MALT1 Protease: A New Therapeutic Target in B Lymphoma and Beyond?

The identification of mucosa-associated lymphoid tissue lymphoma translocation 1 (MALT1) as a gene that is perturbed in the B-cell neoplasm MALT lymphoma, already more than a decade ago, was the starting point for an intense area of research. The fascination with MALT1 was fueled further by the observation that it contains a domain homologous to the catalytic domain of caspases and thus, potentially, could function as a protease. Discoveries since then initially revealed that MALT1 is a key adaptor molecule in antigen receptor signaling to the transcription factor NF-κB, which is crucial for lymphocyte function. However, recent discoveries show that this function of MALT1 is not restricted to lymphocytes, witnessed by the ever-increasing list of receptors from cells within and outside of the immune system that require MALT1 for NF-κB activation. Yet, a role for MALT1 protease activity was shown only recently in immune signaling, and its importance was then further strengthened by the dependency of NF-κB–addicted B-cell lymphomas on this proteolytic activity. Therapeutic targeting of MALT1 protease activity might, therefore, become a useful approach for the treatment of these lymphomas and, additionally, an effective strategy for treating other neoplastic and inflammatory disorders associated with deregulated NF-κB signaling. Clin Cancer Res; 17(21); 6623–31. ©2011 AACR.

Protease activity of the API2-MALT1 fusion oncoprotein in MALT lymphoma development and treatment.

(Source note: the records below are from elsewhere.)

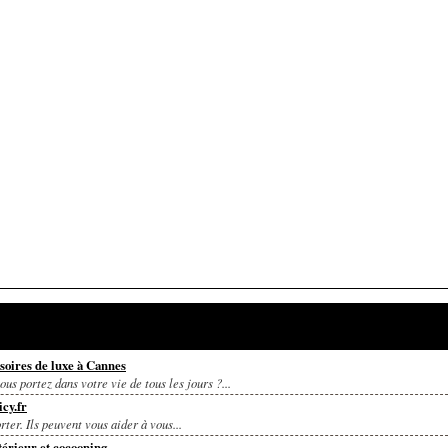
soires de luxe à Cannes
us portez dans votre vie de tous les jours ?...
cy.fr
ter. Ils peuvent vous aider à vous...
térieur et cocooning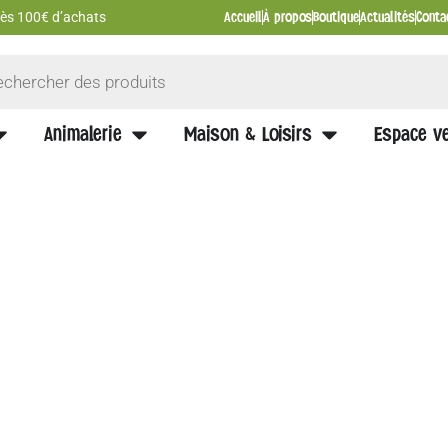
Accueil
À propos
Boutique
Actualités
Conta
 dès 100€ d’achats
Animalerie
Maison & Loisirs
Espace ve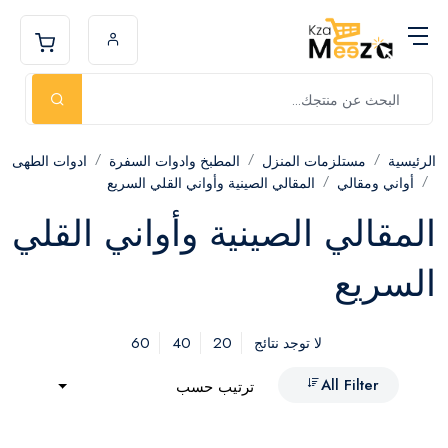
الرئيسية
مستلزمات المنزل
المطبخ وادوات السفرة
ادوات الطهى
أواني ومقالي
المقالي الصينية وأواني القلي السريع
المقالي الصينية وأواني القلي
السريع
60
40
20
لا توجد نتائج
All Filter
ترتيب حسب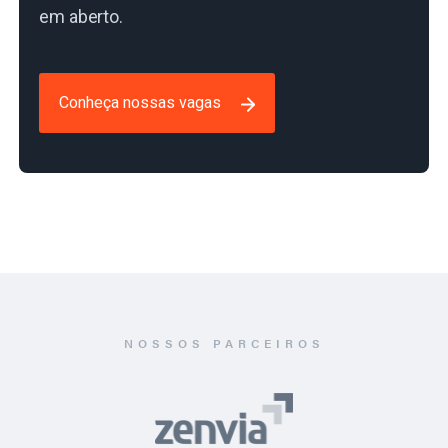
em aberto.
Conheça nossas vagas
NOSSOS PARCEIROS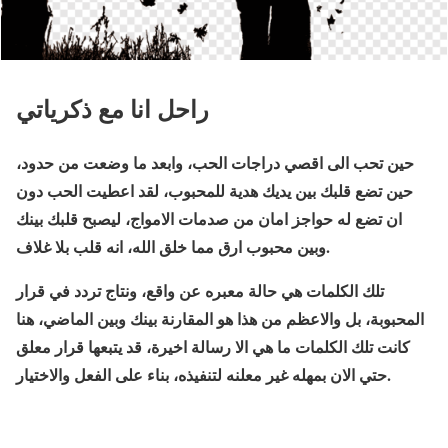
راحل انا مع ذكرياتي
حين تحب الى اقصي دراجات الحب، وابعد ما وضعت من حدود،
حين تضع قلبك بين يديك هدية للمحبوب، لقد اعطيت الحب دون
ان تضع له حواجز امان من صدمات الامواج، ليصبح قلبك بينك
وبين محبوب ارق مما خلق الله، انه قلب بلا غلاف.
تلك الكلمات هي حالة معبره عن واقع، ونتاج تردد في قرار
المحبوبة، بل والاعظم من هذا هو المقارنة بينك وبين الماضي، هنا
كانت تلك الكلمات ما هي الا رسالة اخيرة، قد يتبعها قرار معلق
حتي الان بمهله غير معلنه لتنفيذه، بناء على الفعل والاختيار.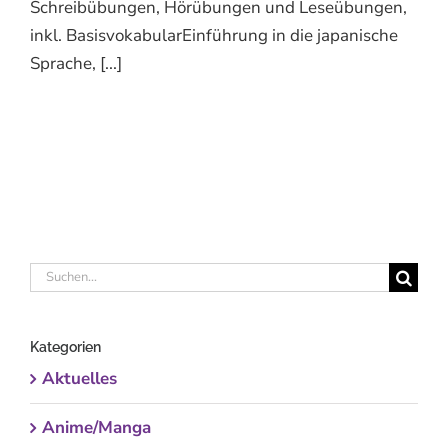
Schreibübungen, Hörübungen und Leseübungen,
inkl. BasisvokabularEinführung in die japanische
Sprache, [...]
Suche
nach:
Kategorien
Aktuelles
Anime/Manga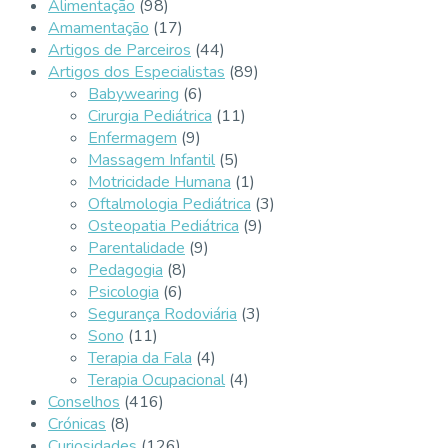
Alimentação
(98)
Amamentação
(17)
Artigos de Parceiros
(44)
Artigos dos Especialistas
(89)
Babywearing
(6)
Cirurgia Pediátrica
(11)
Enfermagem
(9)
Massagem Infantil
(5)
Motricidade Humana
(1)
Oftalmologia Pediátrica
(3)
Osteopatia Pediátrica
(9)
Parentalidade
(9)
Pedagogia
(8)
Psicologia
(6)
Segurança Rodoviária
(3)
Sono
(11)
Terapia da Fala
(4)
Terapia Ocupacional
(4)
Conselhos
(416)
Crónicas
(8)
Curiosidades
(126)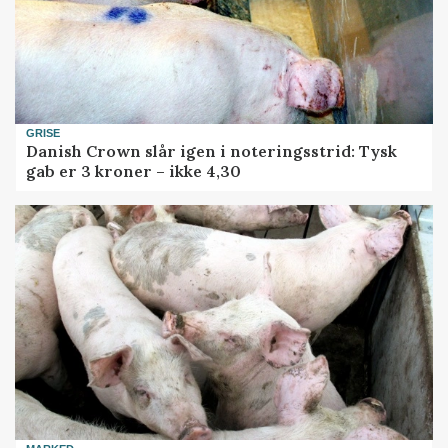
GRISE
Danish Crown slår igen i noteringsstrid: Tysk
gab er 3 kroner – ikke 4,30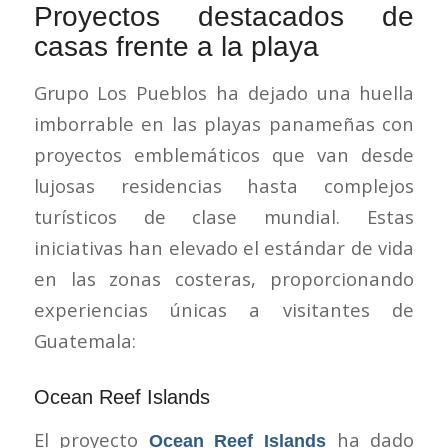
Proyectos destacados de
casas frente a la playa
Grupo Los Pueblos ha dejado una huella
imborrable en las playas panameñas con
proyectos emblemáticos que van desde
lujosas residencias hasta complejos
turísticos de clase mundial. Estas
iniciativas han elevado el estándar de vida
en las zonas costeras, proporcionando
experiencias únicas a visitantes de
Guatemala:
Ocean Reef Islands
El proyecto
ha dado
Ocean Reef Islands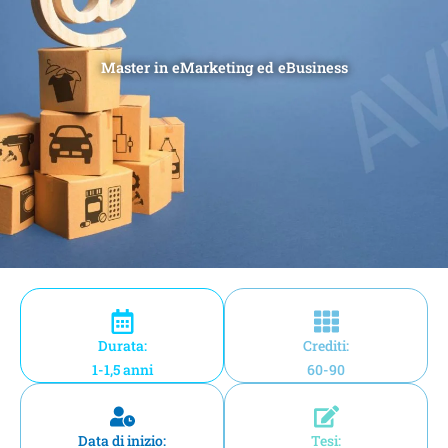
Master in eMarketing ed eBusiness
Durata:
Crediti:
1-1,5 anni
60-90
Data di inizio:
Tesi: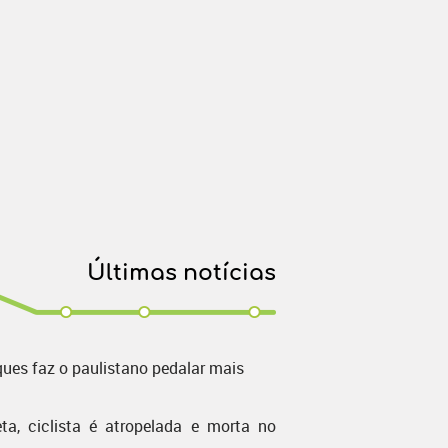
Últimas notícias
ques faz o paulistano pedalar mais
ta, ciclista é atropelada e morta no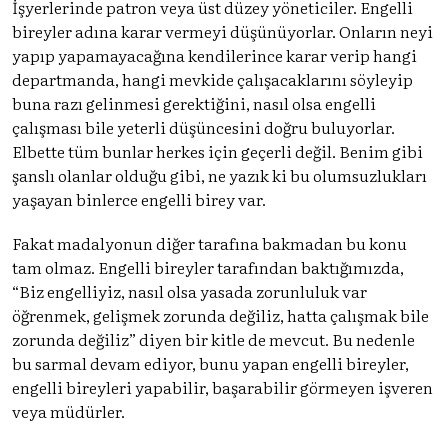
İşyerlerinde patron veya üst düzey yöneticiler. Engelli
bireyler adına karar vermeyi düşünüyorlar. Onların neyi
yapıp yapamayacağına kendilerince karar verip hangi
departmanda, hangi mevkide çalışacaklarını söyleyip
buna razı gelinmesi gerektiğini, nasıl olsa engelli
çalışması bile yeterli düşüncesini doğru buluyorlar.
Elbette tüm bunlar herkes için geçerli değil. Benim gibi
şanslı olanlar olduğu gibi, ne yazık ki bu olumsuzlukları
yaşayan binlerce engelli birey var.
Fakat madalyonun diğer tarafına bakmadan bu konu
tam olmaz. Engelli bireyler tarafından baktığımızda,
“Biz engelliyiz, nasıl olsa yasada zorunluluk var
öğrenmek, gelişmek zorunda değiliz, hatta çalışmak bile
zorunda değiliz” diyen bir kitle de mevcut. Bu nedenle
bu sarmal devam ediyor, bunu yapan engelli bireyler,
engelli bireyleri yapabilir, başarabilir görmeyen işveren
veya müdürler.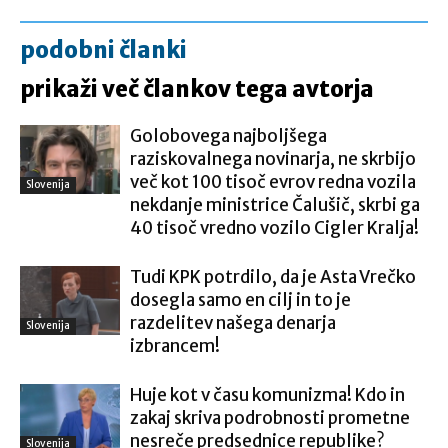
podobni članki
prikaži več člankov tega avtorja
Golobovega najboljšega
raziskovalnega novinarja, ne skrbijo
več kot 100 tisoč evrov redna vozila
Slovenija
nekdanje ministrice Čalušič, skrbi ga
40 tisoč vredno vozilo Cigler Kralja!
Tudi KPK potrdilo, da je Asta Vrečko
dosegla samo en cilj in to je
razdelitev našega denarja
Slovenija
izbrancem!
Huje kot v času komunizma! Kdo in
zakaj skriva podrobnosti prometne
nesreče predsednice republike?
Slovenija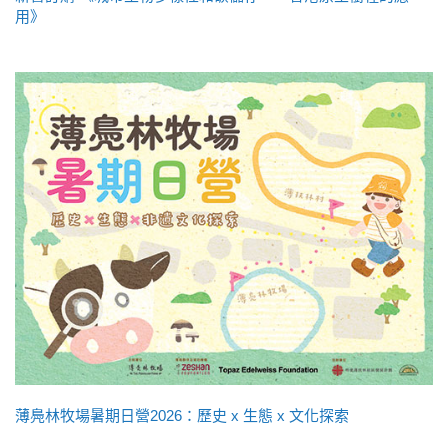
用》
薄鳧林牧場暑期日營2026：歷史 x 生態 x 文化探索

Gastric mucosa-associated lymphoid tissue (MALT) lymphoma is a prototypical cancer that occurs in the setting of chronic inflammation and an important model for understanding how deregulated NF-κB transcriptional activity contributes to malignancy. Most gastric MALT lymphomas require ongoing antigenic stimulation for continued tumor growth, and Stage I disease is usually cured by eradicating the causative microorganism, Helicobacter pylori, with antibiotics. However, in a subset of MALT lymphomas, chromosomal translocations are acquired that render the lymphoma antigen-independent. The recurrent translocation t(11;18)(q21;q21) is associated with failure to respond to antibiotic therapy and increased rate of dissemination. This translocation creates the API2-MALT1 fusion oncoprotein, which comprises the amino terminus of inhibitor of apoptosis 2 (API2 or cIAP2) fused to the carboxy terminus of MALT1. A common characteristic of chromosomal translocations in MALT lymphoma, including t(11;18), is that genes involved in the regulation of the NF-κB transcription factor are targeted by the translocations, and these genetic perturbations thereby result in deregulated, constitutive NF-κB stimulation. In the last decade, great insights into the roles of API2 and MALT1 in NF-κB signaling have been made. For example, recent pivotal studies have uncovered the long sought-after proteolytic activity of MALT1 and have demonstrated its critical involvement in the survival of certain lymphomas. Here, we review the current understanding of the role of MALT1 in normal lymphocyte function and lymphomagenesis. We then highlight our recent work that has revealed an intriguing link between the proteolytic activity of the API2-MALT1 fusion and its ability to influence lymphomagenesis by cleaving a key NF-κB regulatory protein, NF-κB-inducing kinase.